Although he projected as a center or guard in the NFL, he spent his medical redshirt season learning all the line positions, and upon his return to practice two weeks ago, he began taking snaps at all the various positions. Tretter said he hadn’t taken snaps at tackle since he was a rookie fourth-round pick at the team’s post-draft rookie orientation camp.

Now, he might be counted on to play not only in his first NFL game that actually counts, but do so at a position he’s never played. What a turn of events for a guy who lost his starting job before he could even take a snap there.

“I’ve said it before: Nothing at this level is given to you. It’s earned.

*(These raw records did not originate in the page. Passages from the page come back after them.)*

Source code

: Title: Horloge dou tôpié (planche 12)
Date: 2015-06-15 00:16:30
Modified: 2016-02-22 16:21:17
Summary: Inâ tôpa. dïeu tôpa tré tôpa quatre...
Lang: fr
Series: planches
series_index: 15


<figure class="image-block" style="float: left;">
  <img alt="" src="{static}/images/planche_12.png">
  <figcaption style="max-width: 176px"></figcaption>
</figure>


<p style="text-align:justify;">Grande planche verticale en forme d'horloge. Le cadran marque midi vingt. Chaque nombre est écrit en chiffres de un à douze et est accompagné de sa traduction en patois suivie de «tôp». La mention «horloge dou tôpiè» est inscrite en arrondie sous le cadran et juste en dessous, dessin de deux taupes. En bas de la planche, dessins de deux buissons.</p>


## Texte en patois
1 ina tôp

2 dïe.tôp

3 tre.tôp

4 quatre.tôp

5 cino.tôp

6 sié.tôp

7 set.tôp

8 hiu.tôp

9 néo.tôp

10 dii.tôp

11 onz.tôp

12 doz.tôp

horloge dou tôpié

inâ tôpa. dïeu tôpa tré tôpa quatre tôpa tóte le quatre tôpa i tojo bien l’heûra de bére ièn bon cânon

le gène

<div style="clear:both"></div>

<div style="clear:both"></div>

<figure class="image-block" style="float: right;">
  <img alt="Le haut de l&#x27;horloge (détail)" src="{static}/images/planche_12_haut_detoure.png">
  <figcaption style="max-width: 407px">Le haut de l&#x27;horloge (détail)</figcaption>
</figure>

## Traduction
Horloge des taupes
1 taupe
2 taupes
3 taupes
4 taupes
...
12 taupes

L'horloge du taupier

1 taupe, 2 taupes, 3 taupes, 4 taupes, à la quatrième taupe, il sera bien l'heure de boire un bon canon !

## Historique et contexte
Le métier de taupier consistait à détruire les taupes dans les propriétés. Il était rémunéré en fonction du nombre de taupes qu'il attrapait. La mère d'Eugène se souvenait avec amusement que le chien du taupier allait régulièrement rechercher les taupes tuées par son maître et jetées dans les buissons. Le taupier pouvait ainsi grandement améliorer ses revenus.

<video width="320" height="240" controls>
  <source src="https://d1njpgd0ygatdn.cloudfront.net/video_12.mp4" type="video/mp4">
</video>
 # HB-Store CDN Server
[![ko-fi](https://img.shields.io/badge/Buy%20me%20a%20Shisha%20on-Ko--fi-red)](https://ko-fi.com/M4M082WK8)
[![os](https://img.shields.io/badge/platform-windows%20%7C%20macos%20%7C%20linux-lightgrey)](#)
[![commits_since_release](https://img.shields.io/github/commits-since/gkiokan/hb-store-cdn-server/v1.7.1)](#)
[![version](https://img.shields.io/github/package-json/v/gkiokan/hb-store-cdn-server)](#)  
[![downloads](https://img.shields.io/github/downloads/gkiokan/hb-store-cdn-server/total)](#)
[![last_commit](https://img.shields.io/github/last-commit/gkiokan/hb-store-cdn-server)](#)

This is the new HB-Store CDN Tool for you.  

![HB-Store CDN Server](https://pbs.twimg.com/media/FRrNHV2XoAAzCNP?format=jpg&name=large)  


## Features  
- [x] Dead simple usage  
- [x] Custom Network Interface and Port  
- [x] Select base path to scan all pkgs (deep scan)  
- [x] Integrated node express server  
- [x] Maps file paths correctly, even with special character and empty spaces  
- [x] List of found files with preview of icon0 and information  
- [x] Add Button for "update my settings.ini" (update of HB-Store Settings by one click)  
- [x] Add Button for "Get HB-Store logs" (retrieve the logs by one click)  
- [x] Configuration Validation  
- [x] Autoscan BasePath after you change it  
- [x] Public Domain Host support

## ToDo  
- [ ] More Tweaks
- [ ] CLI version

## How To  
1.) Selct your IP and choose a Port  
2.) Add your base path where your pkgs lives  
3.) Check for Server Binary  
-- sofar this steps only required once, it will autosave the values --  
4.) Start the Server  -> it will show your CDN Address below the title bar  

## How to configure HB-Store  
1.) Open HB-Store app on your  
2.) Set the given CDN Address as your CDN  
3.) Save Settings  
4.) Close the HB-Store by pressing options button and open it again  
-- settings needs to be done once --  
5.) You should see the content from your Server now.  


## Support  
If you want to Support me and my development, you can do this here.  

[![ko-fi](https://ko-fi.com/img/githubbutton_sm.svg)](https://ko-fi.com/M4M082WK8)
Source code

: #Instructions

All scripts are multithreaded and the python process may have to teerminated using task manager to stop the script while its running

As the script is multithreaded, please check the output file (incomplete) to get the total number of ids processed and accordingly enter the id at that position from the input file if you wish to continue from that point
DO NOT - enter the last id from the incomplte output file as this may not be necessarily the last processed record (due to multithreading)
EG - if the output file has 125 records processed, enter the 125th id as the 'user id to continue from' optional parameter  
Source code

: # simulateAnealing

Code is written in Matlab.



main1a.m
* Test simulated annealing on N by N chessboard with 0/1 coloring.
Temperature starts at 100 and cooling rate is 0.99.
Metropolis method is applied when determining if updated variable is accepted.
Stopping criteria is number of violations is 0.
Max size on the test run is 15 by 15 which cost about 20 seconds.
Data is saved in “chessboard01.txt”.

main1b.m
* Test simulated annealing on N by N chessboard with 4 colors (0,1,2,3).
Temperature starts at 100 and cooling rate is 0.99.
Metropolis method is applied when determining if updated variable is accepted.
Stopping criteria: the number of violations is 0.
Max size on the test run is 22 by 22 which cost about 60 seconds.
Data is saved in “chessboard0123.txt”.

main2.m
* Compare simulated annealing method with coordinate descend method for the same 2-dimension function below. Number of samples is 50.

I didn’t expect anything to be given,” Tretter said. “It’s about crawling back and just fighting and doing everything the team needs to help this team win. That’s what it’s all about. I’m not down or disappointed. There’s new opportunities coming and it’s about going out and winning on Sundays.

“I think [versatility] is an important quality of mine, being able to move around. Whatever the team needs, whatever position the team has an opening or has a need, I’m more than willing to fill it. That’s all I can do.”